"How do you deal with resistance to change? While it's a question I often get, in my experience resistance is usually a symptom of something else. To find out what lies at its root, we need to ask different questions. I like to start by going through these three steps." - Renate Cremer, trainer at Gladwell Academy
Your first step in coaching toward change and easing resistance is creating psychological safety. Share who you are and what it is you're bringing to the table as a coach. When people understand what's happening, they're more likely to feel at ease and are more open to change. And for the coach, it's invaluable to get an understanding of the team members and the team dynamics. For me, the best way to achieve this is to have individual conversations with everyone involved right at the start.
Knoster's Managing Complex Change model identifies six key components to successfully implement change: vision, consensus, skills, incentives, resources, and an action plan. If one or more of these essential ingredients are missing, you're likely to encounter resistance. That's why step two is figuring out what's missing. In order to do that, it's important to get the group together. Does everyone understand what's changing and why? Are they fully equipped to make the changes, in both resources and skills? And, last but not least, is there a clear action plan in place? Because without it, people can feel like they're running around in a hamster wheel.

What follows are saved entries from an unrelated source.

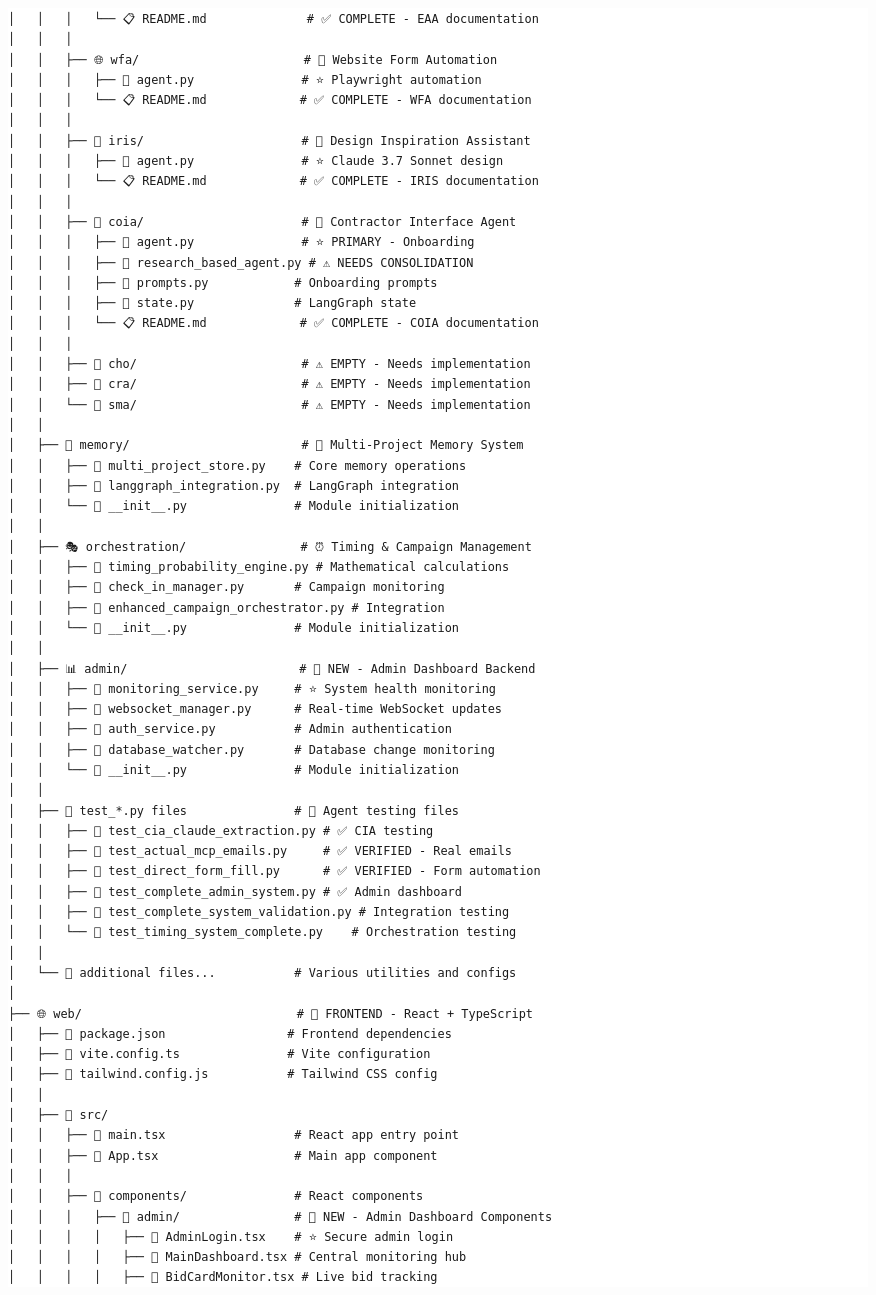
 ```
│   │   │   └── 📋 README.md              # ✅ COMPLETE - EAA documentation
│   │   │
│   │   ├── 🌐 wfa/                       # 🎯 Website Form Automation
│   │   │   ├── 📄 agent.py               # ⭐ Playwright automation
│   │   │   └── 📋 README.md             # ✅ COMPLETE - WFA documentation
│   │   │
│   │   ├── 🎨 iris/                      # 🎯 Design Inspiration Assistant
│   │   │   ├── 📄 agent.py               # ⭐ Claude 3.7 Sonnet design
│   │   │   └── 📋 README.md             # ✅ COMPLETE - IRIS documentation
│   │   │
│   │   ├── 👷 coia/                      # 🎯 Contractor Interface Agent
│   │   │   ├── 📄 agent.py               # ⭐ PRIMARY - Onboarding
│   │   │   ├── 📄 research_based_agent.py # ⚠️ NEEDS CONSOLIDATION
│   │   │   ├── 📄 prompts.py            # Onboarding prompts
│   │   │   ├── 📄 state.py              # LangGraph state
│   │   │   └── 📋 README.md             # ✅ COMPLETE - COIA documentation
│   │   │
│   │   ├── 📁 cho/                       # ⚠️ EMPTY - Needs implementation
│   │   ├── 📁 cra/                       # ⚠️ EMPTY - Needs implementation
│   │   └── 📁 sma/                       # ⚠️ EMPTY - Needs implementation
│   │
│   ├── 💾 memory/                        # 🧠 Multi-Project Memory System
│   │   ├── 📄 multi_project_store.py    # Core memory operations
│   │   ├── 📄 langgraph_integration.py  # LangGraph integration
│   │   └── 📄 __init__.py               # Module initialization
│   │
│   ├── 🎭 orchestration/                # ⏰ Timing & Campaign Management
│   │   ├── 📄 timing_probability_engine.py # Mathematical calculations
│   │   ├── 📄 check_in_manager.py       # Campaign monitoring
│   │   ├── 📄 enhanced_campaign_orchestrator.py # Integration
│   │   └── 📄 __init__.py               # Module initialization
│   │
│   ├── 📊 admin/                        # 🎯 NEW - Admin Dashboard Backend
│   │   ├── 📄 monitoring_service.py     # ⭐ System health monitoring
│   │   ├── 📄 websocket_manager.py      # Real-time WebSocket updates
│   │   ├── 📄 auth_service.py           # Admin authentication
│   │   ├── 📄 database_watcher.py       # Database change monitoring
│   │   └── 📄 __init__.py               # Module initialization
│   │
│   ├── 🧪 test_*.py files               # 🔬 Agent testing files
│   │   ├── 📄 test_cia_claude_extraction.py # ✅ CIA testing
│   │   ├── 📄 test_actual_mcp_emails.py     # ✅ VERIFIED - Real emails
│   │   ├── 📄 test_direct_form_fill.py      # ✅ VERIFIED - Form automation
│   │   ├── 📄 test_complete_admin_system.py # ✅ Admin dashboard
│   │   ├── 📄 test_complete_system_validation.py # Integration testing
│   │   └── 📄 test_timing_system_complete.py    # Orchestration testing
│   │
│   └── 📁 additional files...           # Various utilities and configs
│
├── 🌐 web/                              # 🎯 FRONTEND - React + TypeScript
│   ├── 📄 package.json                 # Frontend dependencies
│   ├── 📄 vite.config.ts               # Vite configuration
│   ├── 📄 tailwind.config.js           # Tailwind CSS config
│   │
│   ├── 📁 src/
│   │   ├── 📄 main.tsx                  # React app entry point
│   │   ├── 📄 App.tsx                   # Main app component
│   │   │
│   │   ├── 📁 components/               # React components
│   │   │   ├── 📁 admin/                # 🎯 NEW - Admin Dashboard Components
│   │   │   │   ├── 📄 AdminLogin.tsx    # ⭐ Secure admin login
│   │   │   │   ├── 📄 MainDashboard.tsx # Central monitoring hub
│   │   │   │   ├── 📄 BidCardMonitor.tsx # Live bid tracking
```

Getting everything out into the open allows you to pinpoint the root of resistance. Once you've mapped out how the team works and what they need, you're ready for the third step. Together, the team needs to work out how they'll deal with these missing elements. By setting out a developmental roadmap and taking a step-by-step iterative approach, you ensure a steady route to change. And the most important ingredient throughout the process? Encouraging an open discussion.